━━ RECORD EXTRACTS

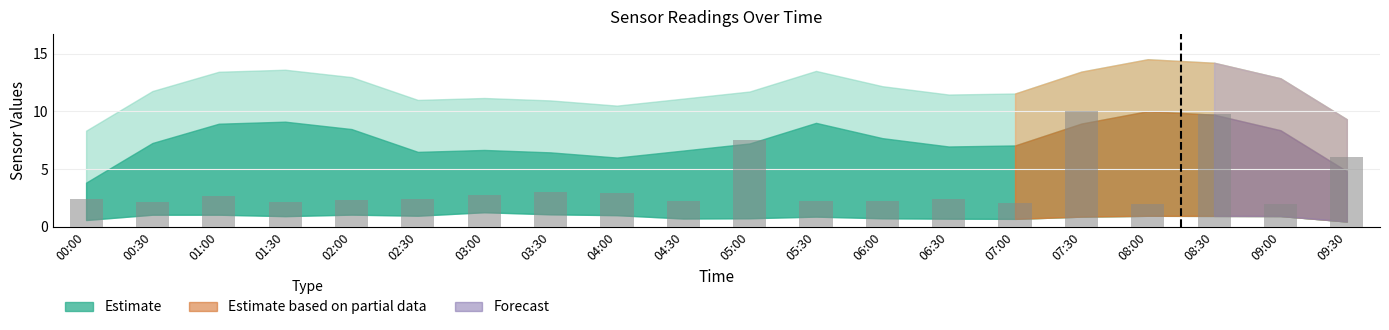

How many data points does each series have?

20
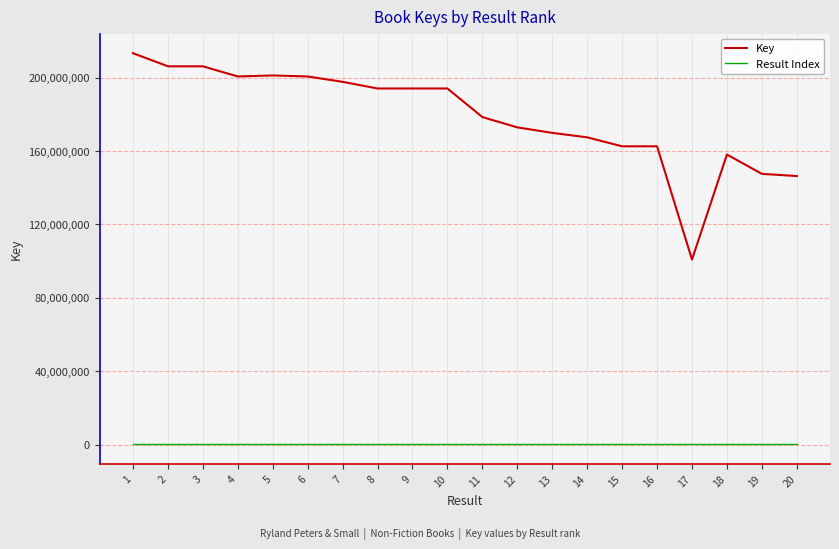

The Key series shows 200601896.0 at 4. True or false?

True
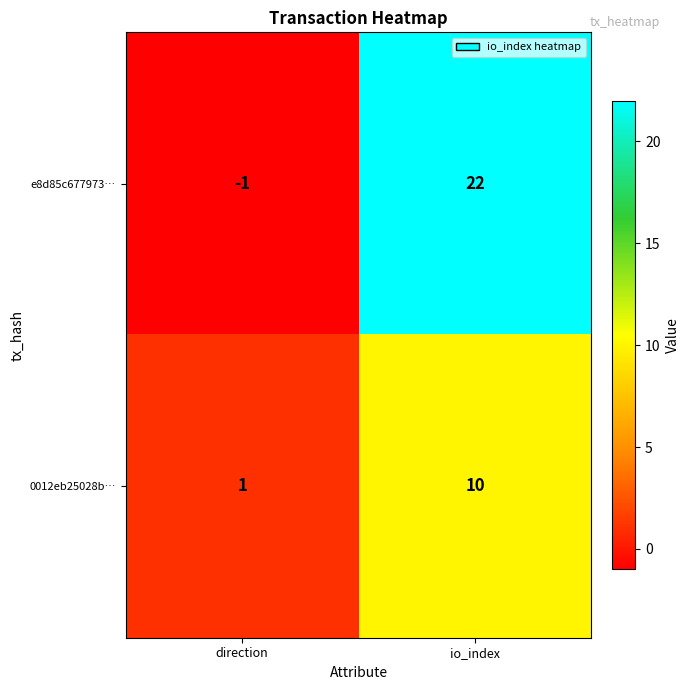

At direction, list the series in order from smallest to largest.

e8d85c677973…, 0012eb25028b…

━━━━

■ INSTRUCTION ■
Write out every record above word for word, leaving out the pictures.

■ RESPONSE TO THE TASK ■
How many data points does each series have?

20

The Key series shows 200601896.0 at 4. True or false?

True

At direction, list the series in order from smallest to largest.

e8d85c677973…, 0012eb25028b…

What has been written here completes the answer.